Goal of the exercise » An exact reproduction of all entries is required.

(Page-level text extractions)
______
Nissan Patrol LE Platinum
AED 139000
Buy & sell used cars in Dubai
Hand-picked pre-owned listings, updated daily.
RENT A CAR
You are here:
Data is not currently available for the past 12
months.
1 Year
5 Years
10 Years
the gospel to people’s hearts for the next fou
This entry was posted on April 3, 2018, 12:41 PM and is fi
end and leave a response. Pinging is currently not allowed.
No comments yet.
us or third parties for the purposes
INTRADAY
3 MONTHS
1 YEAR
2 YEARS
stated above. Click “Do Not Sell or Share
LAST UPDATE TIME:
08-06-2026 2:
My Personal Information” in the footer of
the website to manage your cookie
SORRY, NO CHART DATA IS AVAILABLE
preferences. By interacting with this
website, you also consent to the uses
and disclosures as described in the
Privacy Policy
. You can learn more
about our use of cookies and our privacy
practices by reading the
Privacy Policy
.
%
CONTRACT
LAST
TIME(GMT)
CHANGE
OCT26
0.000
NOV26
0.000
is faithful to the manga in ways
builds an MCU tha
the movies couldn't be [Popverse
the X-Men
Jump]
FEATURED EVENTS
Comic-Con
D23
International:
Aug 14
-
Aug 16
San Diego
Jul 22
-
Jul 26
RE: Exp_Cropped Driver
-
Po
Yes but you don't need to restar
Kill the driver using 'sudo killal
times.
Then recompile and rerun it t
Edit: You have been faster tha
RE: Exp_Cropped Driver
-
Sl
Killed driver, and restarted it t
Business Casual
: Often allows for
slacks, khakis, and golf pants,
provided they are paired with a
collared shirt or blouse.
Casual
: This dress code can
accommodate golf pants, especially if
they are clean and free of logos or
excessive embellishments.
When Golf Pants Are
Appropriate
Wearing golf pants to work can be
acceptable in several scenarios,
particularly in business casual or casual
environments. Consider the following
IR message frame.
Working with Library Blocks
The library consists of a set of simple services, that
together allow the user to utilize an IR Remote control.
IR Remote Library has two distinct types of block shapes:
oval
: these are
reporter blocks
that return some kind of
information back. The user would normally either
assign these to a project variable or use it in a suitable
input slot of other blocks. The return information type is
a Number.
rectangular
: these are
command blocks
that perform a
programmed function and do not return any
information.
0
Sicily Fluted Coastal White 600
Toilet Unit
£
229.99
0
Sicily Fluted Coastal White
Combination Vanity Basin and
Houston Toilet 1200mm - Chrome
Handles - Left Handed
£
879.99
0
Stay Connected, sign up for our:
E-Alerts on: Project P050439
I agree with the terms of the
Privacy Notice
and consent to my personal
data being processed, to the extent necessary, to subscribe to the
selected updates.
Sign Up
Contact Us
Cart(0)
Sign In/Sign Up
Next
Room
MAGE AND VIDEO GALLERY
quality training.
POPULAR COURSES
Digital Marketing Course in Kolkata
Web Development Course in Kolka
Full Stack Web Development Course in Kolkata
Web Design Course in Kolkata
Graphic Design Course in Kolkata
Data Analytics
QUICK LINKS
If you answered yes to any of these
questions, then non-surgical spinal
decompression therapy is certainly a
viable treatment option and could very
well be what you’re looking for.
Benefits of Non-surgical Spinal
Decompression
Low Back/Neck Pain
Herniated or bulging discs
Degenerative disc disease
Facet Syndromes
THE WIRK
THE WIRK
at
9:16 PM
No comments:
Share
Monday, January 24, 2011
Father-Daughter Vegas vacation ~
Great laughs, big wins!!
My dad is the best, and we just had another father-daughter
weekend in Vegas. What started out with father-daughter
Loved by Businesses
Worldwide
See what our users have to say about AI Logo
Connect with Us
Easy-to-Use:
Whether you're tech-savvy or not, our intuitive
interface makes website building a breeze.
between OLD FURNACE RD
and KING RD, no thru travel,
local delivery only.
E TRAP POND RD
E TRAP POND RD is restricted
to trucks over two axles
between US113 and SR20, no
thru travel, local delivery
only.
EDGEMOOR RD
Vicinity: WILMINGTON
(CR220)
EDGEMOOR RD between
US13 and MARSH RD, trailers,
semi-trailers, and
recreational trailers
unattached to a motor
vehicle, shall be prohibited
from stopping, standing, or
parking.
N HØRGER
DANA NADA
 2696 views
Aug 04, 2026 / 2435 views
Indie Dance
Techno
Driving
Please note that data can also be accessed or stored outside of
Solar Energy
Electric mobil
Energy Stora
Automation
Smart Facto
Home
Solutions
______
Answer space »
Nissan Patrol LE Platinum
AED 139000
Buy & sell used cars in Dubai
Hand-picked pre-owned listings, updated daily.
RENT A CAR
You are here:
Data is not currently available for the past 12
months.
1 Year
5 Years
10 Years
the gospel to people’s hearts for the next fou
This entry was posted on April 3, 2018, 12:41 PM and is fi
end and leave a response. Pinging is currently not allowed.
No comments yet.
us or third parties for the purposes
INTRADAY
3 MONTHS
1 YEAR
2 YEARS
stated above. Click “Do Not Sell or Share
LAST UPDATE TIME:
08-06-2026 2:
My Personal Information” in the footer of
the website to manage your cookie
SORRY, NO CHART DATA IS AVAILABLE
preferences. By interacting with this
website, you also consent to the uses
and disclosures as described in the
Privacy Policy
. You can learn more
about our use of cookies and our privacy
practices by reading the
Privacy Policy
.
%
CONTRACT
LAST
TIME(GMT)
CHANGE
OCT26
0.000
NOV26
0.000
is faithful to the manga in ways
builds an MCU tha
the movies couldn't be [Popverse
the X-Men
Jump]
FEATURED EVENTS
Comic-Con
D23
International:
Aug 14
-
Aug 16
San Diego
Jul 22
-
Jul 26
RE: Exp_Cropped Driver
-
Po
Yes but you don't need to restar
Kill the driver using 'sudo killal
times.
Then recompile and rerun it t
Edit: You have been faster tha
RE: Exp_Cropped Driver
-
Sl
Killed driver, and restarted it t
Business Casual
: Often allows for
slacks, khakis, and golf pants,
provided they are paired with a
collared shirt or blouse.
Casual
: This dress code can
accommodate golf pants, especially if
they are clean and free of logos or
excessive embellishments.
When Golf Pants Are
Appropriate
Wearing golf pants to work can be
acceptable in several scenarios,
particularly in business casual or casual
environments. Consider the following
IR message frame.
Working with Library Blocks
The library consists of a set of simple services, that
together allow the user to utilize an IR Remote control.
IR Remote Library has two distinct types of block shapes:
oval
: these are
reporter blocks
that return some kind of
information back. The user would normally either
assign these to a project variable or use it in a suitable
input slot of other blocks. The return information type is
a Number.
rectangular
: these are
command blocks
that perform a
programmed function and do not return any
information.
0
Sicily Fluted Coastal White 600
Toilet Unit
£
229.99
0
Sicily Fluted Coastal White
Combination Vanity Basin and
Houston Toilet 1200mm - Chrome
Handles - Left Handed
£
879.99
0
Stay Connected, sign up for our:
E-Alerts on: Project P050439
I agree with the terms of the
Privacy Notice
and consent to my personal
data being processed, to the extent necessary, to subscribe to the
selected updates.
Sign Up
Contact Us
Cart(0)
Sign In/Sign Up
Next
Room
MAGE AND VIDEO GALLERY
quality training.
POPULAR COURSES
Digital Marketing Course in Kolkata
Web Development Course in Kolka
Full Stack Web Development Course in Kolkata
Web Design Course in Kolkata
Graphic Design Course in Kolkata
Data Analytics
QUICK LINKS
If you answered yes to any of these
questions, then non-surgical spinal
decompression therapy is certainly a
viable treatment option and could very
well be what you’re looking for.
Benefits of Non-surgical Spinal
Decompression
Low Back/Neck Pain
Herniated or bulging discs
Degenerative disc disease
Facet Syndromes
THE WIRK
THE WIRK
at
9:16 PM
No comments:
Share
Monday, January 24, 2011
Father-Daughter Vegas vacation ~
Great laughs, big wins!!
My dad is the best, and we just had another father-daughter
weekend in Vegas. What started out with father-daughter
Loved by Businesses
Worldwide
See what our users have to say about AI Logo
Connect with Us
Easy-to-Use:
Whether you're tech-savvy or not, our intuitive
interface makes website building a breeze.
between OLD FURNACE RD
and KING RD, no thru travel,
local delivery only.
E TRAP POND RD
E TRAP POND RD is restricted
to trucks over two axles
between US113 and SR20, no
thru travel, local delivery
only.
EDGEMOOR RD
Vicinity: WILMINGTON
(CR220)
EDGEMOOR RD between
US13 and MARSH RD, trailers,
semi-trailers, and
recreational trailers
unattached to a motor
vehicle, shall be prohibited
from stopping, standing, or
parking.
N HØRGER
DANA NADA
 2696 views
Aug 04, 2026 / 2435 views
Indie Dance
Techno
Driving
Please note that data can also be accessed or stored outside of
Solar Energy
Electric mobil
Energy Stora
Automation
Smart Facto
Home
Solutions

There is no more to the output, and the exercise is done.